# Help me bring out the grain!!



## RDK (Jan 31, 2011)

What is the best way to bring out the wood grain in Baltic birch plywood. I build speaker enclosures. Usually I coat them with a hard coating but I have recently been asked to do a custom look to accent a guitar. I'd like to give it a whirl. Any advice? 

Here is a picture of the wood on the guitar.


----------



## Steve Neul (Sep 2, 2011)

To bring out the grain you will need a little stain. If you are wanting to stay close to the natural color you can thin the stain so that it doesn't add much color but being birch you should use a wood conditioner first to keep the stain from making it blotchy. Then it can be coated with polyurethane to give it long term protection. Before putting anything on the guitar you should make some samples with some scrap wood first to make sure you have the appearance you like.


----------



## cabinetman (Jul 5, 2007)

Try a sample of your Birch sanded to 180x-220x without a conditioner to see how even a finish you get. You may not get any blotching. You could try a 50/50 mix of BLO (boiled linseed oil) and naptha as a start before you topcoat.
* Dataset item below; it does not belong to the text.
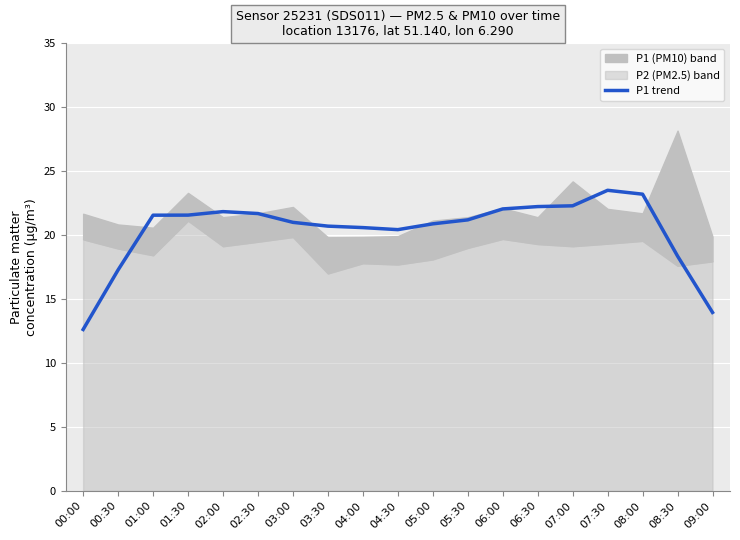

True or false: the data shows 22.4 at 00:00.

False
That would create some enhancement.










 







.


----------



## ed_h (Dec 1, 2010)

Birch often doesn't have very dramatic grain, so there may not be much there to enhance.


----------



## WillemJM (Aug 18, 2011)

Have you tried Target Coatings?

As a matter of interest, I asked the same question to Homestead Finishing Products recently on the phone and they interpreted "grain" as the pores in the wood and "figure" as what I wanted to bring out.


----------